Why not look in to a Health Savings Account (HSA)? HSA’s are designed to help employees manage their medical expenses and reduce health care expenses. Money saved in an HSA, if not used for medical expenses, remains with the employee for future medical expenses or as part of their retirement account. It is a way for employees to save money tax free and unlike an IRA there are no penalties if used at any time for qualified health care expenses.

HSA’s are tied to high deductible health insurance which means that employees will have to pay for medical care using their HSA until they spend their deductible. This provides both the employee and the employer added savings in premiums as high deductible plans are usually less expensive.

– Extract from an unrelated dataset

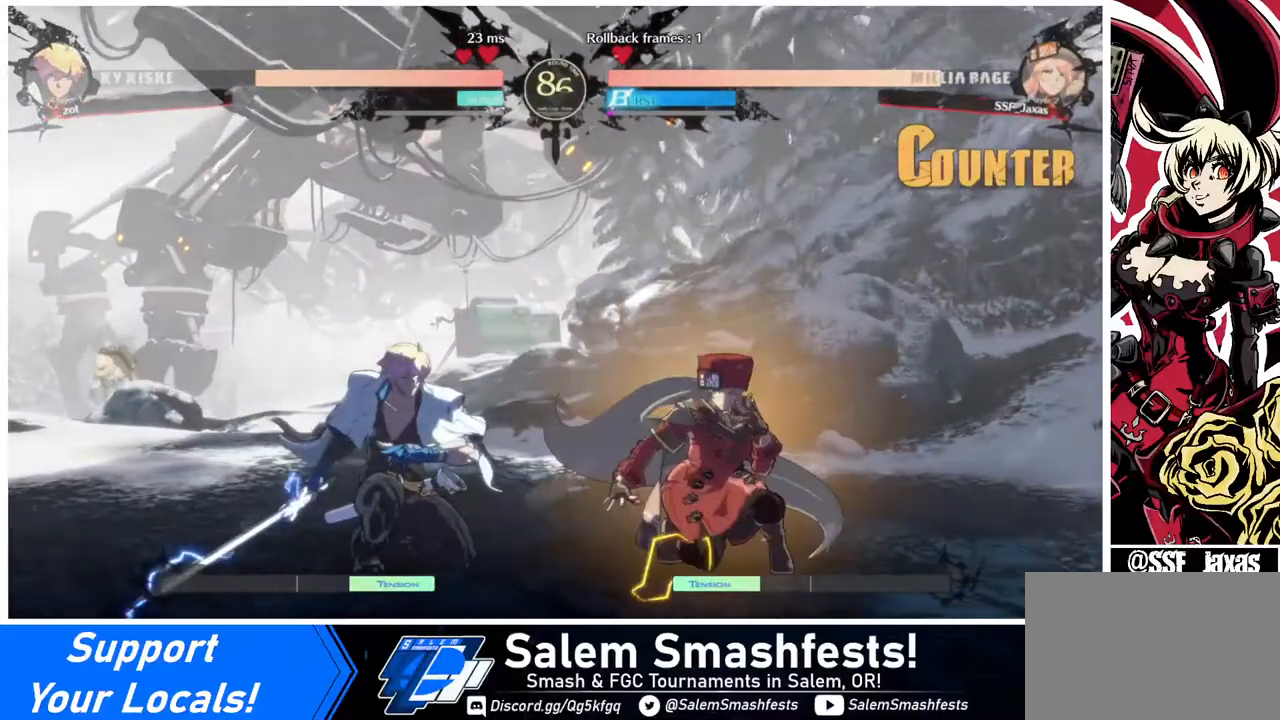
{"buttons": ["DPAD_DOWN", "DPAD_RIGHT"], "events": []}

Here’s an example of how an HSA would work:

• John has elected to have a high deductible health insurance plan and will be saving $100 a month in premiums.

• John’s deductible with the new policy is $1200 which means that John will have to pay the first $1200 in medical bills before his insurance will make any payments towards his health care.

• John has calculated that he will need to deposit $100 per month into his HSA to cover the deductible.

• In order for John to get $100 in his HSA on a monthly basis, he only needs to have $80 come out of his paycheck because of the pre-tax status.

• John’s employer has received the same savings on the portion of the premium they have saved because of the high deductible plan.

• John’s employer has agreed to contribute $100 per month into John’s HSA.

• Between John’s contribution and his employer’s contribution, John will have $2400 in his HSA by the end of the year. With a $1200 deductible, John should have $1200 in his account at the end of the year that can be used for future medical expenses or for his retirement when he reaches age 65.

HSA’s are a great way to save on current health care expenses and at the same time, offer individuals a way to save for the future. It’s a no brainer.